Denmark needs an Indo-Pacific strategy

Le Danemark a besoin d’une stratégie indo-pacifique

27 avril 2020

Danish Institute for International Studies (DIIS )

La concurrence stratégique américano-chinoise en Asie remet en question la politique danoise dans la région indo-pacifique. Mais il existe également des possibilités de collaboration avec des partenaires européens et d’étendre la collaboration et l’intégration danoises avec les économies émergentes.

L’attention du Danemark en Asie est souvent fixée sur la rivalité croissante entre les États-Unis et la Chine. Mais il se passe bien plus encore dans les océans Indien et Pacifique, une région communément appelée Indo-Pacifique. La concurrence stratégique américano-chinoise dans la mer de Chine méridionale représente un risque critique pour les intérêts danois dans la région, mais une collaboration plus étroite avec des partenaires européens et des économies émergentes en Inde et en Asie du Sud-Est offre au Danemark des opportunités d’approfondir son intégration régionale.

À mesure que l’importance économique, politique et sécuritaire de l’Indo-Pacifique augmentera à l’avenir, la pression ne fera qu’augmenter la pression sur le Danemark pour qu’il élabore de nouvelles stratégies pour la région et développe une nouvelle expertise asiatique au sein de ses ministères des affaires étrangères et de la défense ainsi que des services de renseignement.

Dans une série de notes d’orientation et de publications de recherche, DIIS explore l’Indo-Pacifique et comment le Danemark devrait renforcer son influence à long et court terme, en évitant de se retrouver pris dans des conflits contre les intérêts danois, mais en étendant sa portée dans une région dynamique.

Rivalité stratégique américano-chinoise dans l’Indo-Pacifique.

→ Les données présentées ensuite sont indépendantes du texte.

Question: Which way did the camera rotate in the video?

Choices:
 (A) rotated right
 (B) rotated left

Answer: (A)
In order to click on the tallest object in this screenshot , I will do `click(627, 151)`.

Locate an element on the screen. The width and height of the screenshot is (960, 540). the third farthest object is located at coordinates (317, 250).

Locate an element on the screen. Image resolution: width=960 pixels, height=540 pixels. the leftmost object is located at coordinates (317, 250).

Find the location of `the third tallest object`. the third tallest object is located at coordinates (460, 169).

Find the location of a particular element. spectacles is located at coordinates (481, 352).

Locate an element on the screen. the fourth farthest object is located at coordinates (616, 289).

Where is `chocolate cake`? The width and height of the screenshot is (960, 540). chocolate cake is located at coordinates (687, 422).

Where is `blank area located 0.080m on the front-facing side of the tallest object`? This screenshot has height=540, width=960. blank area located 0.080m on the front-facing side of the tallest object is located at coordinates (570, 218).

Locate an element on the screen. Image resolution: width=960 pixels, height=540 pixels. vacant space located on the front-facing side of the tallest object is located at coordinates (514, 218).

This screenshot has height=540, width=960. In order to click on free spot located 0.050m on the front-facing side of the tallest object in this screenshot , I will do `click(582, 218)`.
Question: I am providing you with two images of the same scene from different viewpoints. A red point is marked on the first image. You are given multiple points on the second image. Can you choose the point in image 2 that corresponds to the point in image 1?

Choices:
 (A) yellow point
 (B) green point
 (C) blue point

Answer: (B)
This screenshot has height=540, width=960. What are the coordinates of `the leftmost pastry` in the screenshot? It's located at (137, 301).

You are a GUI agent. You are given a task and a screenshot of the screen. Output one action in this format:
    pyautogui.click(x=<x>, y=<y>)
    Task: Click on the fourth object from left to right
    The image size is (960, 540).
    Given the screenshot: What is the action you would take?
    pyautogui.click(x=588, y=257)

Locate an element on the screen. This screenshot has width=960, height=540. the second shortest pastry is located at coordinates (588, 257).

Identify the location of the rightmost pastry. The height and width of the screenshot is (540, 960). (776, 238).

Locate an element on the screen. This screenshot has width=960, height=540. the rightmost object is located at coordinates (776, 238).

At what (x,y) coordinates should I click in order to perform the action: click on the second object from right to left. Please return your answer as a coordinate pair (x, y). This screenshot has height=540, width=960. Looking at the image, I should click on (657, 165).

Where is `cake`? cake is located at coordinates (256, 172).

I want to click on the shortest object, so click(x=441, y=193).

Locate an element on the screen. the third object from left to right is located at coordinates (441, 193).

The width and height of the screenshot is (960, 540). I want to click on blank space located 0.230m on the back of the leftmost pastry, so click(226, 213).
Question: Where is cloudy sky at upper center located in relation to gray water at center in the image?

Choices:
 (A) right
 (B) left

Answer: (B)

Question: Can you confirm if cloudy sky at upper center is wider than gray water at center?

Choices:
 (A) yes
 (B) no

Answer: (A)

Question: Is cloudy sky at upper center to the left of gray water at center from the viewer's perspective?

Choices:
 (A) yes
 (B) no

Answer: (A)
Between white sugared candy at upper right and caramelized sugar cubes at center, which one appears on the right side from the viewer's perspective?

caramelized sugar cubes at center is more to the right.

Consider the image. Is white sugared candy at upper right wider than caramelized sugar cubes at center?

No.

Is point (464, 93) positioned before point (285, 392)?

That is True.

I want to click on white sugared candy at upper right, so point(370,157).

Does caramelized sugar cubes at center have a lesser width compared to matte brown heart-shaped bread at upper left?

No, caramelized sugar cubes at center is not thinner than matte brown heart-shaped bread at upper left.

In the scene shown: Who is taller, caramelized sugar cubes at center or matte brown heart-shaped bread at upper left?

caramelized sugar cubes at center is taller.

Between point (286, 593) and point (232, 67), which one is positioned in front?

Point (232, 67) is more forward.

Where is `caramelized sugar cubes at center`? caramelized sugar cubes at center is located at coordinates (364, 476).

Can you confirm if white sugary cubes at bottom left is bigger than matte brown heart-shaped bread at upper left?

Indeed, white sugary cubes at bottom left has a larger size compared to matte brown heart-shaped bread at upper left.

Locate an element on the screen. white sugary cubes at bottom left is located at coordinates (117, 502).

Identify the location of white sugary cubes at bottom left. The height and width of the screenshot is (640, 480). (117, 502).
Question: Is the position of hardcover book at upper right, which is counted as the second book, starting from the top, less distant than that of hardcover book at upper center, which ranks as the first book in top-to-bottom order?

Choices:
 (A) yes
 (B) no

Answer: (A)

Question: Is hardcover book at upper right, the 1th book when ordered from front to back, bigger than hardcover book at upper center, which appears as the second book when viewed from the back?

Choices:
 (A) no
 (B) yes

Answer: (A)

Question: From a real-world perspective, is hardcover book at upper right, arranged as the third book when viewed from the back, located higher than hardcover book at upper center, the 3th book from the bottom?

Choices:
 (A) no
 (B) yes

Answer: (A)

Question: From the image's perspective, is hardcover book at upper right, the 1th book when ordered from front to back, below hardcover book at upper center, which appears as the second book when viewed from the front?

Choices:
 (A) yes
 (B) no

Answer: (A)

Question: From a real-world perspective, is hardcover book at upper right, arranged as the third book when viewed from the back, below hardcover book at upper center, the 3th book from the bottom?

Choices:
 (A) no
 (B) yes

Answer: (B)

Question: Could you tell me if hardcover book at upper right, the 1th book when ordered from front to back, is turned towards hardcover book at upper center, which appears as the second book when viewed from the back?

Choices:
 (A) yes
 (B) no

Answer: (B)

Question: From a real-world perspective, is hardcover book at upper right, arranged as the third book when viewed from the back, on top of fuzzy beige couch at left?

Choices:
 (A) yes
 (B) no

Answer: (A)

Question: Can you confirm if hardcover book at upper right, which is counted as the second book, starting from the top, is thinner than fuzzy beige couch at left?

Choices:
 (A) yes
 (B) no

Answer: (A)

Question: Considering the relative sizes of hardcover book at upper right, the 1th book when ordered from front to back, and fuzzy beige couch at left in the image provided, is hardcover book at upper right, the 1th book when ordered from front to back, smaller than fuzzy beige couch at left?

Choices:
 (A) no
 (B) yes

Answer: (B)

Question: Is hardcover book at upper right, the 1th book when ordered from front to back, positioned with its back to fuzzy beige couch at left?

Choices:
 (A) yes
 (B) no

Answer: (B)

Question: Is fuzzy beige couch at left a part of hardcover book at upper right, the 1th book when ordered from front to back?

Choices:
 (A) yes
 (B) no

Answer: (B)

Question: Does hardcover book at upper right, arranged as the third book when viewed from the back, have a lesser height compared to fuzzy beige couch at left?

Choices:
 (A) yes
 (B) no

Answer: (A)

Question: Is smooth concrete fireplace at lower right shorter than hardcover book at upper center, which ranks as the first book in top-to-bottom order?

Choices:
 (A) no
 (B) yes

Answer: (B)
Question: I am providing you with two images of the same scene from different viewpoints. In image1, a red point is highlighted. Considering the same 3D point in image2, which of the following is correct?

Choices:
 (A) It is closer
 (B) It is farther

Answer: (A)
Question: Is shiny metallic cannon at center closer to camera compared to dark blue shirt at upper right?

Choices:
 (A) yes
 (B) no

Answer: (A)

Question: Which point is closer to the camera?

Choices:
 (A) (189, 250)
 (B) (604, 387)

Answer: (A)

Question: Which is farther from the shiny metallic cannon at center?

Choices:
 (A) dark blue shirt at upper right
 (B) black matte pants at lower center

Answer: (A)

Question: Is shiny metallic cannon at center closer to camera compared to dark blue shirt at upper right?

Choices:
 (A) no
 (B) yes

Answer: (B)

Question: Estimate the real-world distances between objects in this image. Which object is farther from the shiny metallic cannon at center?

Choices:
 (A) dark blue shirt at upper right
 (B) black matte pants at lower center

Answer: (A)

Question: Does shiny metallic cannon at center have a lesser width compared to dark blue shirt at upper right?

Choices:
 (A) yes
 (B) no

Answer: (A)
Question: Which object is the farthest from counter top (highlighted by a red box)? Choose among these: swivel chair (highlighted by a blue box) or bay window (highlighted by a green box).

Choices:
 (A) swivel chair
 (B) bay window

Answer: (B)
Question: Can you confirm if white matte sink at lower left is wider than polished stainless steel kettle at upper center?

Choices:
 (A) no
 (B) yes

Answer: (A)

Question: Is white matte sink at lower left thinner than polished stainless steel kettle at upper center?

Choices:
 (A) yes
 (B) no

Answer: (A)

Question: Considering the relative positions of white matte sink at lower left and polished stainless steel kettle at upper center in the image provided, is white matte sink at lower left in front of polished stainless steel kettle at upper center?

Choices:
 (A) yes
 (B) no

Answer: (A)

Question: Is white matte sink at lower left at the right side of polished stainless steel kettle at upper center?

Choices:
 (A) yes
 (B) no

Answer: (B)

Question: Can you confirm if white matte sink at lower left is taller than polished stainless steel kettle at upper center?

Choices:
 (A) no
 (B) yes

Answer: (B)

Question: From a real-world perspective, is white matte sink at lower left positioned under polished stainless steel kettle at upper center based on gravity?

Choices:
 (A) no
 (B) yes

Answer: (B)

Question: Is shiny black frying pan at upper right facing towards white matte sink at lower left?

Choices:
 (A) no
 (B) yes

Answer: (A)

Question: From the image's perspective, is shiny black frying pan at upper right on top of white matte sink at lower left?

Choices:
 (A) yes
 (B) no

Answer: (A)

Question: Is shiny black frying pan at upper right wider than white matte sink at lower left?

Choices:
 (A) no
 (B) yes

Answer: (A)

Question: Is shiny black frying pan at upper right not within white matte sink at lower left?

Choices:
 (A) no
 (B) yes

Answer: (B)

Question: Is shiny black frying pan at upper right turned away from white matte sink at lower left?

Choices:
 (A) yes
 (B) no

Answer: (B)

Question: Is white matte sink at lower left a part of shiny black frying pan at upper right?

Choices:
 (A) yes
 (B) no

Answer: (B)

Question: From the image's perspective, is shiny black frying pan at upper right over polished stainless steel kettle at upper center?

Implications de la politique de sécurité et de défense pour le Danemark

par Camilla Tenna Nørup Sørensen, professeure associée au Royal Danish Defence College, 27 avril 2020

La rivalité stratégique entre les États-Unis et la Chine s’intensifie – et nulle part plus que dans l’Indo-Pacifique. Cela entraînera probablement de nouvelles demandes des États-Unis de se rapprocher d’alliés comme le Danemark afin d’augmenter leurs contributions à la politique de sécurité et de défense dans la région. Les efforts français et britanniques pour établir une présence européenne indépendante dans l’Indo-Pacifique offrent au Danemark un moyen de répondre aux demandes américaines sans se laisser entraîner directement dans la confrontation américaine avec la Chine.

 Recommandations

  • L’importance de la région indo-pacifique pour la politique de sécurité et de défense danoise est susceptible de s’accroître dans les années à venir. L’accent et les ressources devraient donc être orientés vers le renforcement des connaissances et des compétences danoises dans la région.
  • Plusieurs États européens, menés par la France et le Royaume-Uni, renforcent leur profil national et conjoint de sécurité et de défense européenne dans l’Indo-Pacifique en lançant de nouvelles initiatives. Le Danemark devrait rester étroitement informé de ces initiatives et être prêt à s’engager avec elles.
  • En ce qui concerne les demandes potentielles à la marine danoise pour des contributions à l’Indo-Pacifique, le Danemark devrait donner la priorité à la diplomatie navale européenne dirigée par la France.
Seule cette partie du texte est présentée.